Data for the task below:

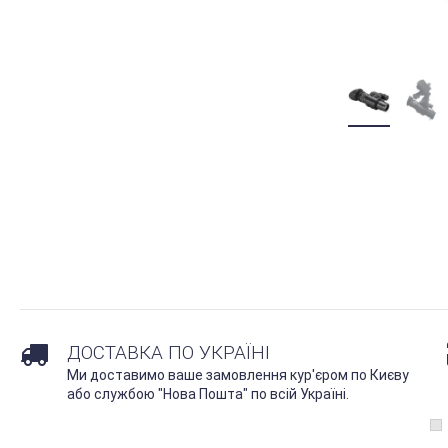
ДОСТАВКА ПО УКРАЇНІ
Ми доставимо ваше замовлення кур'єром по Києву
або службою "Нова Пошта" по всій Україні.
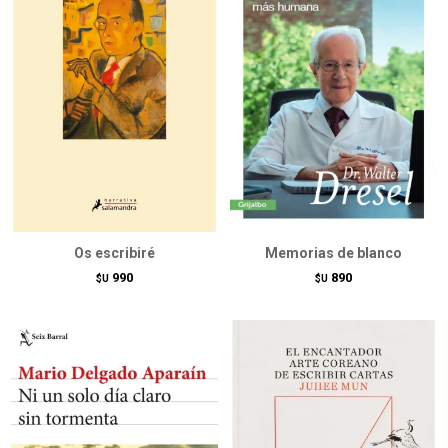
Os escribiré
Memorias de blanco
990
890
$U
$U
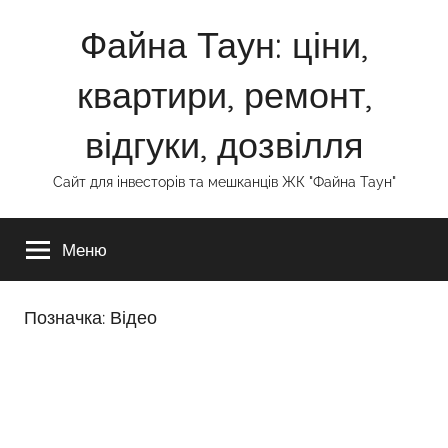
Перейти
Файна Таун: ціни,
до
вмісту
квартири, ремонт,
відгуки, дозвілля
Сайт для інвесторів та мешканців ЖК "Файна Таун"
Меню
Позначка:
Відео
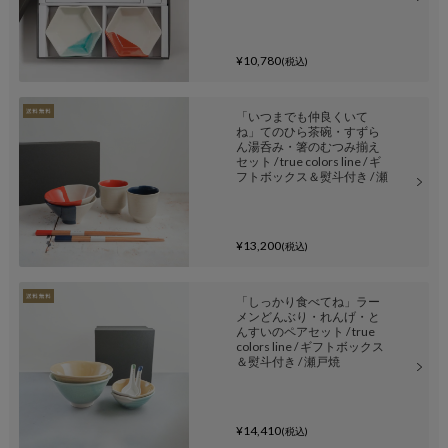
¥10,780
(税込)
「いつまでも仲良くいて
ね」てのひら茶碗・すずら
ん湯呑み・箸のむつみ揃え
セット / true colors line / ギ
フトボックス＆熨斗付き / 瀬
戸焼
¥13,200
(税込)
「しっかり食べてね」ラー
メンどんぶり・れんげ・と
んすいのペアセット / true
colors line / ギフトボックス
＆熨斗付き / 瀬戸焼
¥14,410
(税込)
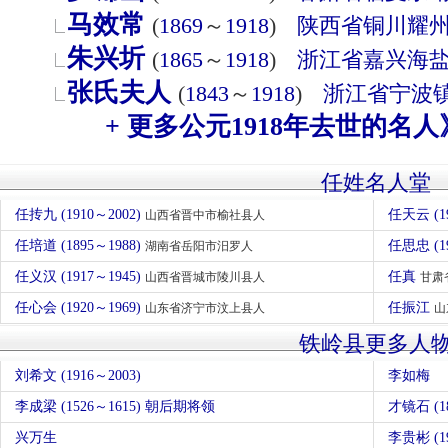
马效常
(
1869
～
1918
)
陕西省
铜川
耀
朱兴圻
(
1865
～
1918
)
浙江省
嘉兴
海
张氏夫人
(
1843
～
1918
)
浙江省
宁波
+ 更多公元1918年去世的名人
任姓名人堂
任抟九 (1910～2002)
任天云 (1
山西省晋中市榆社县人
任培道 (1895～1988)
任思忠 (
湖南省岳阳市汨罗人
任义汉 (1917～1945)
任真
山西省晋城市陵川县人
甘肃
任心会 (1920～1969)
任振江
山东省济宁市汶上县人
山
铁岭县更多人
刘希文 (1916～2003)
李如梅
李成梁 (1526～1615) 朝后期将领
才镜石 (18
兴万生
李贵彬 (19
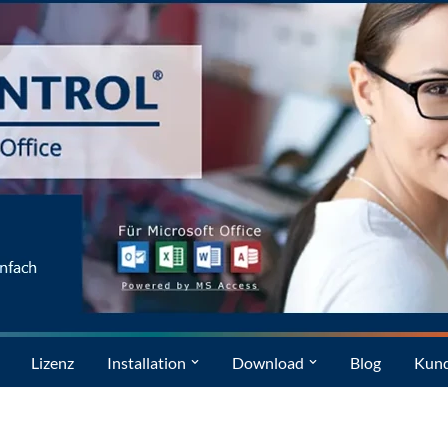
Lizenz
Installation
Download
Blog
Kun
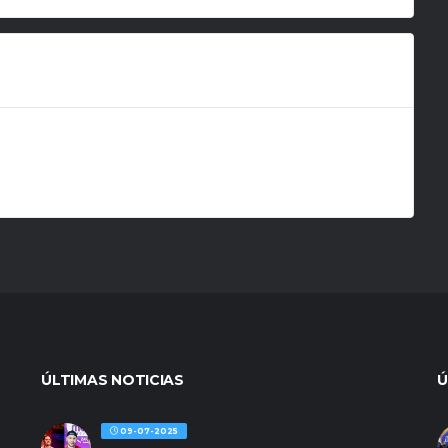
ÚLTIMAS NOTICIAS
Ú
09-07-2025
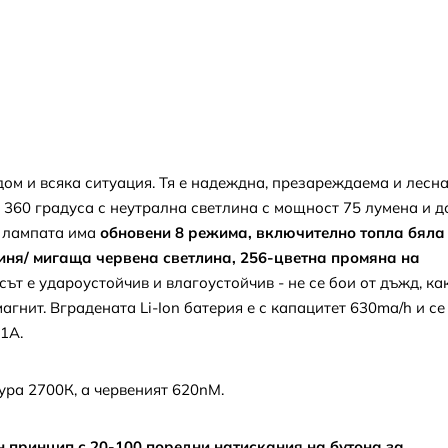
ом и всяка ситуация. Тя е надеждна, презареждаема и лесна
а 360 градуса с неутрална светлина с мощност 75 лумена и д
а лампата има
обновени 8 режима, включително топла бяла
/синя/ мигаща червена светлина, 256-цветна промяна на
ът е удароустойчив и влагоустойчив - не се бои от дъжд, ка
гнит. Вградената Li-Ion батерия е с капацитет 630ma/h и се
 1А.
ура 2700К, а червеният 620nM.
н принцип с 20-100 поредни натискания на бутона за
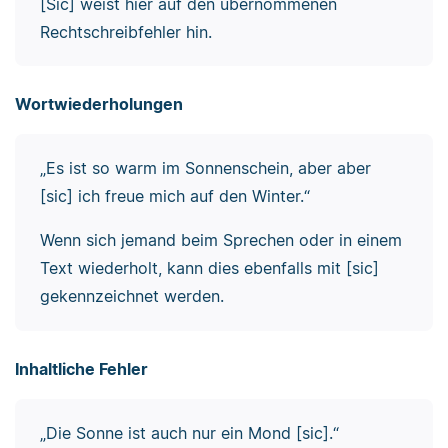
[Sic] weist hier auf den übernommenen
Rechtschreibfehler hin.
Wortwiederholungen
„Es ist so warm im Sonnenschein, aber aber
[sic] ich freue mich auf den Winter.“
Wenn sich jemand beim Sprechen oder in einem
Text wiederholt, kann dies ebenfalls mit [sic]
gekennzeichnet werden.
Inhaltliche Fehler
„Die Sonne ist auch nur ein Mond [sic].“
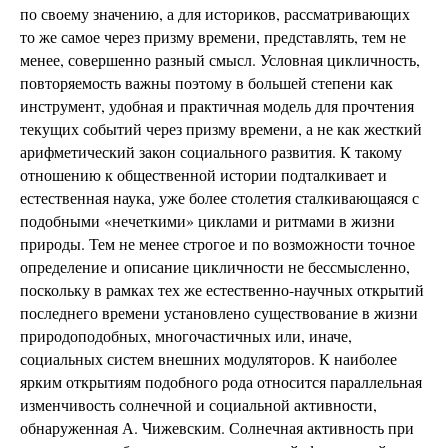
по своему значению, а для историков, рассматривающих
то же самое через призму времени, представлять, тем не
менее, совершенно разный смысл. Условная цикличность,
повторяемость важны поэтому в большей степени как
инструмент, удобная и практичная модель для прочтения
текущих событий через призму времени, а не как жесткий
арифметический закон социального развития. К такому
отношению к общественной истории подталкивает и
естественная наука, уже более столетия сталкивающаяся с
подобными «нечеткими» циклами и ритмами в жизни
природы. Тем не менее строгое и по возможности точное
определение и описание цикличности не бессмысленно,
поскольку в рамках тех же естественно-научных открытий
последнего времени установлено существование в жизни
природоподобных, многочастичных или, иначе,
социальных систем внешних модуляторов. К наиболее
ярким открытиям подобного рода относится параллельная
изменчивость солнечной и социальной активности,
обнаруженная А. Чижевским. Солнечная активность при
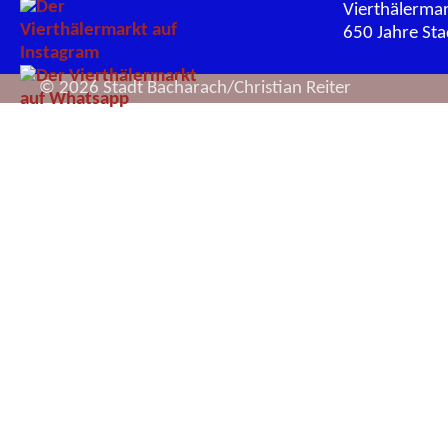
Vierthälerma
650 Jahre St
© 2026 Stadt Bacharach/Christian Reiter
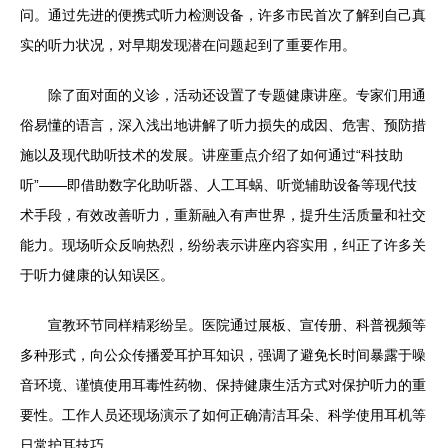
问。通过先进的便携式听力检测设备，许多市民首次了解到自己真
实的听力状况，对早期发现潜在问题起到了重要作用。
除了面对面的义诊，活动还设置了专题健康讲座。专家们用通
俗易懂的语言，深入浅出地讲解了听力损失的成因、危害、预防措
施以及现代助听技术的发展。讲座重点介绍了如何通过“科技助
听”——即借助数字化助听器、人工耳蜗、听觉辅助设备等现代技
术手段，有效改善听力，重新融入有声世界，提升生活质量和社交
能力。现场听众反响热烈，纷纷表示讲座内容实用，纠正了许多关
于听力健康的认知误区。
宣教环节同样精彩纷呈。医院通过展板、宣传册、科普视频等
多种形式，向公众传播爱耳护耳知识，强调了避免长时间暴露于噪
音环境、谨慎使用耳毒性药物、保持健康生活方式对保护听力的重
要性。工作人员还现场演示了如何正确清洁耳朵、科学使用耳机等
日常护耳技巧。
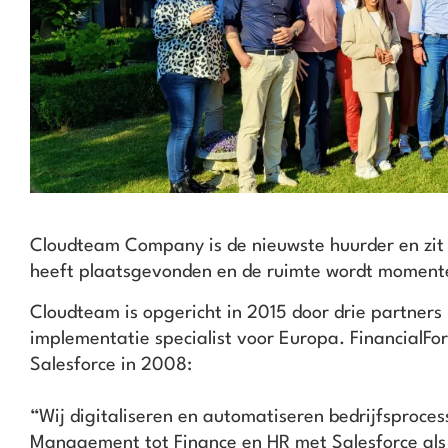
Cloudteam Company is de nieuwste huurder en zit b
heeft plaatsgevonden en de ruimte wordt moment
Cloudteam is opgericht in 2015 door drie partners
implementatie specialist voor Europa. FinancialFor
Salesforce in 2008:
“Wij digitaliseren en automatiseren bedrijfsproce
Management tot Finance en HR met Salesforce als 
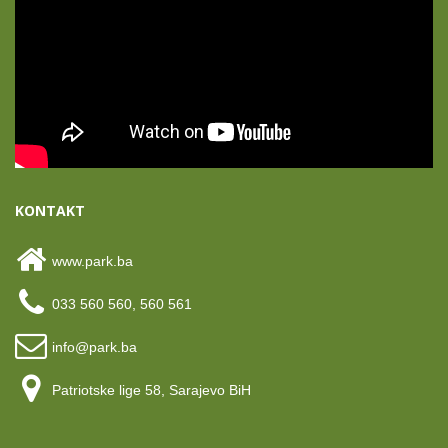
KONTAKT
www.park.ba
033 560 560, 560 561
info@park.ba
Patriotske lige 58, Sarajevo BiH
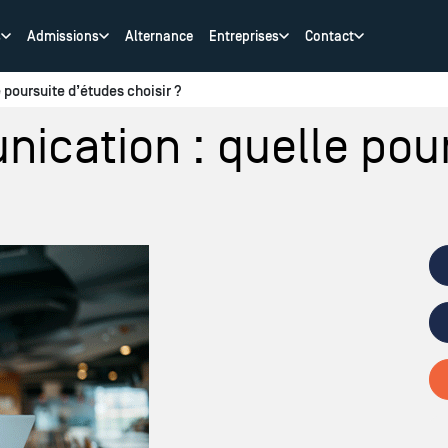
s
Admissions
Alternance
Entreprises
Contact
poursuite d’études choisir ?
ication : quelle pour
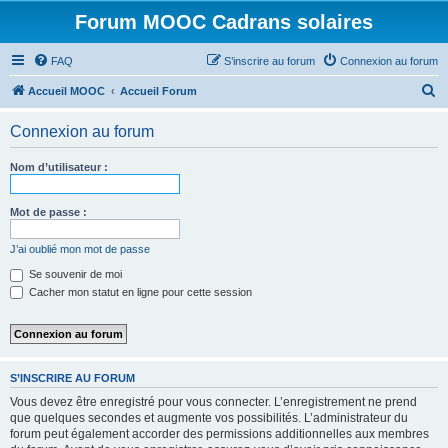
Forum MOOC Cadrans solaires
FAQ
S’inscrire au forum
Connexion au forum
R
Accueil MOOC
Accueil Forum
e
Connexion au forum
c
h
Nom d’utilisateur :
e
r
Mot de passe :
c
J’ai oublié mon mot de passe
h
Se souvenir de moi
e
Cacher mon statut en ligne pour cette session
r
S’INSCRIRE AU FORUM
Vous devez être enregistré pour vous connecter. L’enregistrement ne prend
que quelques secondes et augmente vos possibilités. L’administrateur du
forum peut également accorder des permissions additionnelles aux membres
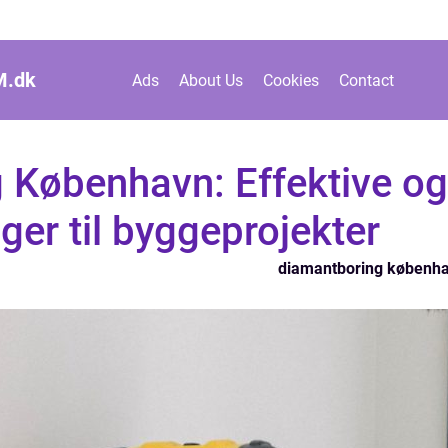
M.
dk
Ads
About Us
Cookies
Contact
 København: Effektive og
ger til byggeprojekter
diamantboring københ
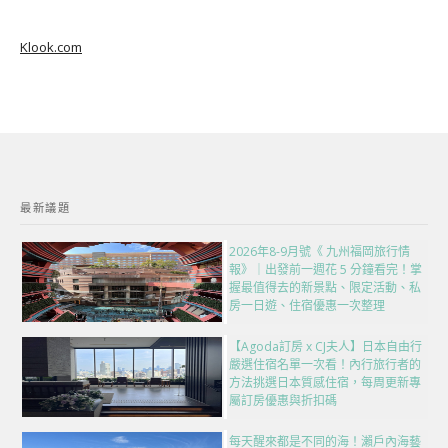
Klook.com
最新議題
2026年8-9月號《 九州福岡旅行情
報》｜出發前一週花 5 分鐘看完！掌
握最值得去的新景點、限定活動、私
房一日遊、住宿優惠一次整理
【Agoda訂房 x CJ夫人】日本自由行
嚴選住宿名單一次看！內行旅行者的
方法挑選日本質感住宿，每周更新專
屬訂房優惠與折扣碼
每天醒來都是不同的海！瀨戶內海藝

End of Data for the task.

• _Task to carry out_
Which lines contain the string "Cloudteam"? Select and copy each of them.

• _Task output_
Cloudteam Company is de nieuwste huurder en zit b
Cloudteam is opgericht in 2015 door drie partners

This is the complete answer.